One of the most notorious examples was from two years ago when they were using this algorithm by Optum in terms of predicting which patients are going to develop complicated trajectories of their disease in the future. If you could identify them you could assign them to a case management team and follow them closely. And what they used as a proxy for complicated trajectory is health care cost. But cost itself isn’t a race-neutral variable. When you don’t understand how [algorithms] were made, you’re bound to make those mistakes and you’re bound to either propagate the existing biases that are in the data set or even magnify them.
This, to us, is one of the biggest reasons why we made our dataset publicly available. When you sign up to apply for access to datasets you agree to a data sharing agreement that says once you’ve published your manuscript, that you’ll share your notebooks. That’s been crucial in terms of accelerating the research that comes out of the databases, because people are not starting from scratch, people are mostly standing on the shoulders of previous researchers. There’s also a quality control that happens; we discover some bugs in the code and then it gets corrected. MIMIC is a testament that this is feasible, that it accelerates progress in terms of knowledge discovery and validation, and perhaps this should be the rule rather than the exception.
What’s next for MIMIC?
The plan is to, one, start linking MIMIC with other data sources, because we really need to have a better sense of what happens to the patient after discharge. We hope we can link it to the all-payer claims database, but that is obviously going to be tricky because it’s not completely publicly available; you apply and it costs you money. So what we’ll do is map them, and then we’ll release the map to people who have access to both datasets. So, you can think, then you could tell how long they were in the nursing home after being discharged. You could tell how long they needed dialysis, because there will be charges for dialysis.

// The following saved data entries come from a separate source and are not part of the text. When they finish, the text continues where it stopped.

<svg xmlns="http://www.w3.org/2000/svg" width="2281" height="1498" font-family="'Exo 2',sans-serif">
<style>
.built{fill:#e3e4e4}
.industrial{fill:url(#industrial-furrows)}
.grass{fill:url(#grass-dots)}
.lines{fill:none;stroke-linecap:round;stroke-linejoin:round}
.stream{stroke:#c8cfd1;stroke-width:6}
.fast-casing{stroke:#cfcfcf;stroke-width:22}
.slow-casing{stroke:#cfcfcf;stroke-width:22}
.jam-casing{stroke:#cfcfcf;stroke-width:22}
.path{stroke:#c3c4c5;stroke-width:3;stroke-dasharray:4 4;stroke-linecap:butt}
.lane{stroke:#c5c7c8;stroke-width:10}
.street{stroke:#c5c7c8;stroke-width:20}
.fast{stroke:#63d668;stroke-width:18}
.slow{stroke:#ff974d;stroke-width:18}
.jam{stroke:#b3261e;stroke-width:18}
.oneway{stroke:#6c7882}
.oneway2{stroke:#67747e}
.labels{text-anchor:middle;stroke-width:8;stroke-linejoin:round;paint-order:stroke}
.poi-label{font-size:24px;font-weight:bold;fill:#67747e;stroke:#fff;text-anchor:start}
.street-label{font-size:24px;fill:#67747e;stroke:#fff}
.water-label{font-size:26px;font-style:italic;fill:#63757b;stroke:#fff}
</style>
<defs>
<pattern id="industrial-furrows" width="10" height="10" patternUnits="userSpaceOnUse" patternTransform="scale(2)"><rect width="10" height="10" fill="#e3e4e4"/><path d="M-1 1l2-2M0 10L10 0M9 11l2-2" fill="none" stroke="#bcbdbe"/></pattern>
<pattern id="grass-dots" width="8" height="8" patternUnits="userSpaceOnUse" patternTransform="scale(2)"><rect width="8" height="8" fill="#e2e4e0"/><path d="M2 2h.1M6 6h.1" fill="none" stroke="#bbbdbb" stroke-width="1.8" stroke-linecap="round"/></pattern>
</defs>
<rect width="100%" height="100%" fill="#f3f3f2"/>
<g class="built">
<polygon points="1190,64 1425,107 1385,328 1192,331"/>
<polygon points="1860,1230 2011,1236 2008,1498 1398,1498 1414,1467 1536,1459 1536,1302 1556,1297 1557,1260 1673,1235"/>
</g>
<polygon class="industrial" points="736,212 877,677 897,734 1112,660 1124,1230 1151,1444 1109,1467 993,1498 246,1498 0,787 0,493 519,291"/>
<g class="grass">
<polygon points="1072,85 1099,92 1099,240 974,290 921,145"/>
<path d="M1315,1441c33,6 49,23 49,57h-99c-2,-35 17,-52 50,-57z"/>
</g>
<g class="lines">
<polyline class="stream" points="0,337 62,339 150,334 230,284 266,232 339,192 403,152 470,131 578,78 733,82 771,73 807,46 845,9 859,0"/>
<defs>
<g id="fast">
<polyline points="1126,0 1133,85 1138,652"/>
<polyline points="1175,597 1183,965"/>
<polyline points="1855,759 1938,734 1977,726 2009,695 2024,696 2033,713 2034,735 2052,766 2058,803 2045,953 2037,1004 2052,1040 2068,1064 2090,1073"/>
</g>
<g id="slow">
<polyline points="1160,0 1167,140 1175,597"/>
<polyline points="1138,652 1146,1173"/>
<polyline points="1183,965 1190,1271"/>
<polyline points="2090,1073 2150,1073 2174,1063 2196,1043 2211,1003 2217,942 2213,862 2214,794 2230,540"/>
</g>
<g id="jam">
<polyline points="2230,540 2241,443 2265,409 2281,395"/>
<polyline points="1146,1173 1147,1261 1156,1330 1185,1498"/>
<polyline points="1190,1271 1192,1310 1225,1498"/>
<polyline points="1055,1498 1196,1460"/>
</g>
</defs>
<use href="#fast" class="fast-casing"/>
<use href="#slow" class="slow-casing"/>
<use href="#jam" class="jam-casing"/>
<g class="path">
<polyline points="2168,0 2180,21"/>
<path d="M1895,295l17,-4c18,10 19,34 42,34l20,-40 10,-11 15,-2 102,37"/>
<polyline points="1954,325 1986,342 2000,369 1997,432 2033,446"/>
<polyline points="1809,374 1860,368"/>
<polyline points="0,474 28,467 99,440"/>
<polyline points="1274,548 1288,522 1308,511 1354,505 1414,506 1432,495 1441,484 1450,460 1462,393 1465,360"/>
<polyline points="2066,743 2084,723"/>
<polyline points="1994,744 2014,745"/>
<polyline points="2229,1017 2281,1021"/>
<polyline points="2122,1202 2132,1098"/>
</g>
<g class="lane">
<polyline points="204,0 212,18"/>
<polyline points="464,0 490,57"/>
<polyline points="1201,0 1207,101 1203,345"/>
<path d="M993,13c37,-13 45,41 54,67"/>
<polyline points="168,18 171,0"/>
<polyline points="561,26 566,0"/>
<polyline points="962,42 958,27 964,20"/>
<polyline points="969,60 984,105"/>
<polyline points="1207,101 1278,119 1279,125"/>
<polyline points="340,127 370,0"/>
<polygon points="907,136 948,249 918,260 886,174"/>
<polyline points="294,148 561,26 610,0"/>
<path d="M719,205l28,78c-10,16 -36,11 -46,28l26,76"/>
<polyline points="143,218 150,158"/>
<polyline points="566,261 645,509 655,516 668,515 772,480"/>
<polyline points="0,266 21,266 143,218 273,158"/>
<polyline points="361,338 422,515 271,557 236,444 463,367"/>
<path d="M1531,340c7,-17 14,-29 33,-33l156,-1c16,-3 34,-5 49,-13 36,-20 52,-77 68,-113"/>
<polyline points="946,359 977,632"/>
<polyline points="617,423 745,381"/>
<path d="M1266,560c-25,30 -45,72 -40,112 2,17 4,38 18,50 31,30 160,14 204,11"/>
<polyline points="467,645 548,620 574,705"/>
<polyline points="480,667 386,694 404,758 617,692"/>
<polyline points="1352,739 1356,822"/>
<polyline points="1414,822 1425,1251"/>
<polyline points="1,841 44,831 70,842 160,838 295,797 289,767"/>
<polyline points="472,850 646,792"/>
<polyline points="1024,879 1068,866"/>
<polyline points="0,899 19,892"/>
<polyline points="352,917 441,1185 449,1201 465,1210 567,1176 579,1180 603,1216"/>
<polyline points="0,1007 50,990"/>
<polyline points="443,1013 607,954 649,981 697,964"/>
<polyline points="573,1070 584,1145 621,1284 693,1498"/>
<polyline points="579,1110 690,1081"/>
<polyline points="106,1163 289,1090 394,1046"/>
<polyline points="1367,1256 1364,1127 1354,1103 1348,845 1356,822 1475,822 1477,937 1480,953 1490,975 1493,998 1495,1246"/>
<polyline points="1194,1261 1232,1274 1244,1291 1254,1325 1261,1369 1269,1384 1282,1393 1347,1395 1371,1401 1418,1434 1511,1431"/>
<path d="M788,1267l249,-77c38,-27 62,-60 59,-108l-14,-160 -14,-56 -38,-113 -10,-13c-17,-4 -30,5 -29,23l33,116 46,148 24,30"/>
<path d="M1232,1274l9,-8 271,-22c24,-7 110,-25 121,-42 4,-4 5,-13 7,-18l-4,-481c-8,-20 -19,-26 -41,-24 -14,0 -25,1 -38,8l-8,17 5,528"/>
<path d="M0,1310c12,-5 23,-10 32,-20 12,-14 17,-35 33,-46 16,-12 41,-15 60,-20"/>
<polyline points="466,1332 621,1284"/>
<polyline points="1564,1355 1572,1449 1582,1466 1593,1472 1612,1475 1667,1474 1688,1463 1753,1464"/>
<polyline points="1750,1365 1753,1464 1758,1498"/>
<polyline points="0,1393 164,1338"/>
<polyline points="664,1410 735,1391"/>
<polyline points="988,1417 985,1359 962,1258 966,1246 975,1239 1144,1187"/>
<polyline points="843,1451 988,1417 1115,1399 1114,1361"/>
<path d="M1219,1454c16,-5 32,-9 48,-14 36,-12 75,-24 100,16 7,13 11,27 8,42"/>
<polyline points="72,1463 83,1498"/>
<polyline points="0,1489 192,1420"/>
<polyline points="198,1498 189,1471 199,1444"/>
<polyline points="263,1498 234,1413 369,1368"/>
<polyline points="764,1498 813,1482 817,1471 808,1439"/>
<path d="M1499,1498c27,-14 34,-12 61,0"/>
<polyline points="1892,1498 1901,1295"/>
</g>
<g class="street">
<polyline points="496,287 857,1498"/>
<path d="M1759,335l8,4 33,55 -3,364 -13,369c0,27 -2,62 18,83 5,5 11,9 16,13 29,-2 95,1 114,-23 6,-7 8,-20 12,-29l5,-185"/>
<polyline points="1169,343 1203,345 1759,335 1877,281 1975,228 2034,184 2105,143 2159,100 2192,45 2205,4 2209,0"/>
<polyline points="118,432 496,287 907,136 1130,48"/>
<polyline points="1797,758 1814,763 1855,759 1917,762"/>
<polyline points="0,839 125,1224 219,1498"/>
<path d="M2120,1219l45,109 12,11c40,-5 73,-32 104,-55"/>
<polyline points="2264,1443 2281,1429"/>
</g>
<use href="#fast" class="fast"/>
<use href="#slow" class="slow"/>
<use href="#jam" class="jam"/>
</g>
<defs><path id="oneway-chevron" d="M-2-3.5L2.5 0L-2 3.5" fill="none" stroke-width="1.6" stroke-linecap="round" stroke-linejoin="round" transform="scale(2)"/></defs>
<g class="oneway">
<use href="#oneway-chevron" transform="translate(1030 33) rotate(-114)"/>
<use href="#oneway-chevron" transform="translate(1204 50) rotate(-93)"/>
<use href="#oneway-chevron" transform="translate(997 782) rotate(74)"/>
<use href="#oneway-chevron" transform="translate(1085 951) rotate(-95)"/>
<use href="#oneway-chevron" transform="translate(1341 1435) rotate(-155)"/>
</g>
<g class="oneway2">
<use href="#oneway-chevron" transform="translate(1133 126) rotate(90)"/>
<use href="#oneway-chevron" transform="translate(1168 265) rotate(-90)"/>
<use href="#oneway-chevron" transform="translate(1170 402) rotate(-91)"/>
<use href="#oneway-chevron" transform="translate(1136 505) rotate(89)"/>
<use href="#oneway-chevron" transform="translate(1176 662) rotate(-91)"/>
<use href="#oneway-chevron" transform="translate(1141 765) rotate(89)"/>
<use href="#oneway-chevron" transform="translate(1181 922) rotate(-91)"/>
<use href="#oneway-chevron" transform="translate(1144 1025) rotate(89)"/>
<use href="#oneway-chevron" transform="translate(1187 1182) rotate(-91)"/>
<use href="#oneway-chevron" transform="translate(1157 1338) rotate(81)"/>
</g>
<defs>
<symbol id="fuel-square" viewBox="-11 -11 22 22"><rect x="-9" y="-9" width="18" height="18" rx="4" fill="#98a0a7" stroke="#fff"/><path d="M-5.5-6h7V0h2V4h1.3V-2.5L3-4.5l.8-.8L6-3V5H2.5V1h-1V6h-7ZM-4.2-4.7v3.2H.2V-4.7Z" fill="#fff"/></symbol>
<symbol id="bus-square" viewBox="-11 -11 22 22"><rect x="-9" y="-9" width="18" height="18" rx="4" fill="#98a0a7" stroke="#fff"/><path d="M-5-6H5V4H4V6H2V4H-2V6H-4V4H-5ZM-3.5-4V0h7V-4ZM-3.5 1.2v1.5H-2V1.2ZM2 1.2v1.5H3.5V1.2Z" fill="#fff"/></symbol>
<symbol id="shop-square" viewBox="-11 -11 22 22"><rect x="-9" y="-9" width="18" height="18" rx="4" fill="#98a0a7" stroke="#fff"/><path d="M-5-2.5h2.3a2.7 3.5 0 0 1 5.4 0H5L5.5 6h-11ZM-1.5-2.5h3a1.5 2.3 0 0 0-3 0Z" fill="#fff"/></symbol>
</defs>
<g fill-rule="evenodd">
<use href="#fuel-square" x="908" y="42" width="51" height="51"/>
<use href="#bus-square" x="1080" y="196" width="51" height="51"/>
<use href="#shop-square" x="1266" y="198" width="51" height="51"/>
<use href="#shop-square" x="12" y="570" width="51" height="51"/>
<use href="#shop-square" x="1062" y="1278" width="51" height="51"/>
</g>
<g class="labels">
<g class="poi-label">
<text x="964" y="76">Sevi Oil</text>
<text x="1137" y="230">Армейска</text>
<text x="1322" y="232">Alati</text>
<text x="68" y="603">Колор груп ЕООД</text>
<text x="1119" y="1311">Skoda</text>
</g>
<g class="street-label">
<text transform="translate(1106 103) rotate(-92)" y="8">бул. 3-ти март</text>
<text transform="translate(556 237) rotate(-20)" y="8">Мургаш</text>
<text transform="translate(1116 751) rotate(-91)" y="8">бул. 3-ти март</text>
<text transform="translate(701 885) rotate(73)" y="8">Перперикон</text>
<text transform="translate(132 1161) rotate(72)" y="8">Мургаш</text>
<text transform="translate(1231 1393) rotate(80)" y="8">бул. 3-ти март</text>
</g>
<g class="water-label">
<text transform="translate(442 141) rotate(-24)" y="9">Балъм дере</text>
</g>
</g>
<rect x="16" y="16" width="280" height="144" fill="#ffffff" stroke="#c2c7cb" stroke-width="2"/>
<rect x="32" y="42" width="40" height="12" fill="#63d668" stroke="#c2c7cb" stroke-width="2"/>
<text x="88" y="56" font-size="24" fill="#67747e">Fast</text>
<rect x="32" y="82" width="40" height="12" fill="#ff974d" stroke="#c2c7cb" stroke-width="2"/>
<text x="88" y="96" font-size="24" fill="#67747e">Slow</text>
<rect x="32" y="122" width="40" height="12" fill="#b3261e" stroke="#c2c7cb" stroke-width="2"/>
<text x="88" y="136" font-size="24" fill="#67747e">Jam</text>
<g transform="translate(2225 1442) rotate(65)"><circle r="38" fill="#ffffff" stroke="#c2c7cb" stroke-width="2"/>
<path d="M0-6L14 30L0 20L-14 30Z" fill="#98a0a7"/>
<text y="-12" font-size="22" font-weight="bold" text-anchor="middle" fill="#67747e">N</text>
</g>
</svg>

Step two is bringing the algorithms to the bedside. The goal of MIMIC is not just to have publications, but to have an impact. So we’re partnering with Beth Israel Deaconess Medical Center and focusing on what are the challenges in getting these algorithms incorporated into the workflow. We’ll be looking at human computer interaction, implementation science, human factors engineering, to make sure we’re not adding to the burden of the frontline workers and making sure that they appreciate and then also understand the limitations of these algorithms.